The problems that free virtualization could create depend mainly on three factors: technological complexity, its critical role in business and its ease of adoption.

A virtualized data center involves new challenges, and the IT staff has to handle technical incompatibilities, performances penalties, lack of product support, interoperability and accountability, to name a few issues. IT professionals have not had enough time to develop expertise handling all of these problems as they pertain to the new scenario of virtualization. Many aspects of the technology still need to be fully understood, and IT professionals still need to collect a lot more experience before we can reach the confidence level we have today with physical servers.

Desktop virtualization has a large diffusion but a limited impact on the way business services are offered, but server virtualization completely revolutionizes the approach to the data center in aspects that range from hardware purchasing to resource management. Desktop virtualization is a technology that companies can decide to forgo at any moment if it doesn't meet expectations, but server virtualization is a no-way-back adoption most of the time.

The fact that today's free solutions were yesterday's commercial products, advertised as enterprise-grade solutions, implies that companies from small businesses to enterprises will embrace them, both because they carry no cost and because they are now trusted as reliable. When a desirable technology suddenly becomes free, masses of professionals approach it, with or without the necessary background knowledge.

Where's the risk in this, you ask? The biggest one is for small and medium-sized companies that see free server virtualization as providing a big opportunity to reduce costs. In these situations, the time and budget allocated for IT staff training or outsourced consulting and for testing is small or nonexistent. What often happens is that technologies are thrown into production without the staff having the adequate skills and experience to handle them.

Beside the technological complexity, multiple factors could compromise a virtualization project, including poor capacity planning, superficiality in host and guest operating systems' configuration, missing policies for virtual machines provisioning, lack of knowledge for needed third-party tools and poor investigation in supported configurations. All of these elements could lead to disappointing performance, virtual machine sprawl and increased efforts in management.

Bad results will not only translate into extra money being required to correct deficiencies or revert back to physical servers but will also become a reason why companies stay away from virtualization -- believingif they perceive the technology to be less useful and reliable than they expected.

At the end of the day, making a complex solution like server virtualization available at no cost could damage companies in the short and medium term.

Future trends

It looks pretty certain that server virtualization will remain free, extend to data-center-class solutions (now still a profitable part of the vendors' offerings) and become pervasive, being included in every operating system. The biggest contribution in this direction will arrive from Microsoft, which announced it will embed a new virtualization technology called Windows Server Virtualization inside upcoming versions of its server operating system, code-named Longhorn.
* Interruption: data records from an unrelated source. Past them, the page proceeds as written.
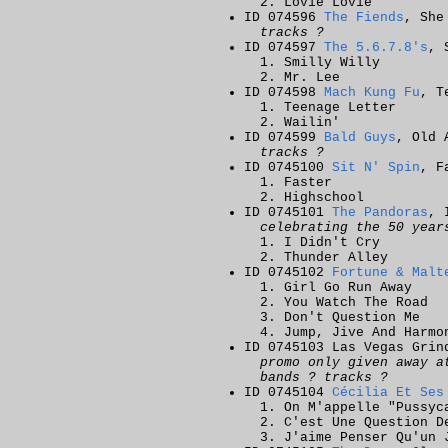
Lovie Lovie
ID 074596
The Fiends
, She
tracks ?
ID 074597
The 5.6.7.8's
, 
Smilly Willy
Mr. Lee
ID 074598
Mach Kung Fu
, T
Teenage Letter
Wailin'
ID 074599
Bald Guys
, Old 
tracks ?
ID 0745100
Sit N' Spin
, F
Faster
Highschool
ID 0745101
The Pandoras
, 
celebrating the 50 year
I Didn't Cry
Thunder Alley
ID 0745102
Fortune & Malt
Girl Go Run Away
You Watch The Road
Don't Question Me
Jump, Jive And Harmo
ID 0745103 Las Vegas Grin
promo only given away a
bands ? tracks ?
ID 0745104
Cécilia Et Ses
On M'appelle "Pussyc
C'est Une Question D
J'aime Penser Qu'un 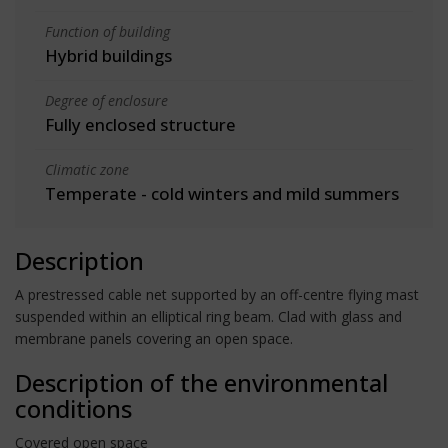
Function of building
Hybrid buildings
Degree of enclosure
Fully enclosed structure
Climatic zone
Temperate - cold winters and mild summers
Description
A prestressed cable net supported by an off-centre flying mast
suspended within an elliptical ring beam. Clad with glass and
membrane panels covering an open space.
Description of the environmental
conditions
Covered open space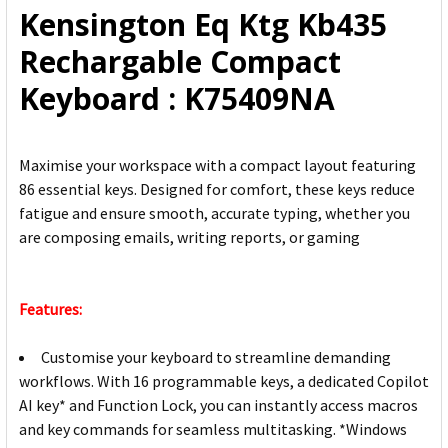
Kensington Eq Ktg Kb435
ADD
Rechargable Compact
SELECTED
TO CART
Keyboard : K75409NA
Maximise your workspace with a compact layout featuring
86 essential keys. Designed for comfort, these keys reduce
fatigue and ensure smooth, accurate typing, whether you
are composing emails, writing reports, or gaming
Features:
Customise your keyboard to streamline demanding
workflows. With 16 programmable keys, a dedicated Copilot
AI key* and Function Lock, you can instantly access macros
and key commands for seamless multitasking. *Windows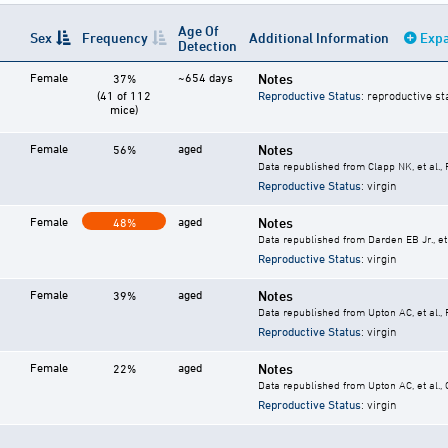
Age Of
Sex
Frequency
Additional Information
Expa
Detection
Female
~654 days
Notes
37%
(41 of 112
Reproductive Status
: reproductive st
mice)
Female
aged
Notes
56%
Data republished from Clapp NK, et al.,
Reproductive Status
: virgin
Female
aged
Notes
48%
Data republished from Darden EB Jr., et 
Reproductive Status
: virgin
Female
aged
Notes
39%
Data republished from Upton AC, et al.,
Reproductive Status
: virgin
Female
aged
Notes
22%
Data republished from Upton AC, et al.,
Reproductive Status
: virgin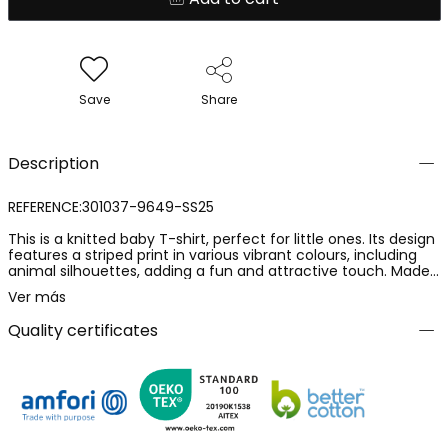
Save
Share
Description
REFERENCE:301037-9649-SS25
This is a knitted baby T-shirt, perfect for little ones. Its design
features a striped print in various vibrant colours, including
animal silhouettes, adding a fun and attractive touch. Made
from a soft and comfortable material, it is ideal for everyday
Ver más
use. The T-shirt is available in a continuous range of sizes
from 6 months to 8 years, making it versatile for different
Quality certificates
stages of growth. Its round neck and short sleeves make it an
ideal garment for spring and summer. It is an excellent option
to pair with shorts or lightweight trousers.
Within two years or so, virtualization as a commodity will appear in millions of installations, becoming a de-facto standard in data center architectures.

Investing in training or consulting is not just a way to ensure that free virtualization will deliver supposed benefits, but it's also a way to build knowledge and be ahead of the competition in the near future.

Conclusion

Free virtualization may look like a simple technology that could solve complex problems, and this appearance might lead companies to underestimate the importance of an investment in training or outsourcing help. The reality is today's virtualization technology is very hard to handle and requires capabilities that the IT staff doesn't have. Companies planning to adopt free virtualization without the proper planning could face roadblocks at points in the migration that defy correction and make it such that reverting back to physical servers would result in big waste of money.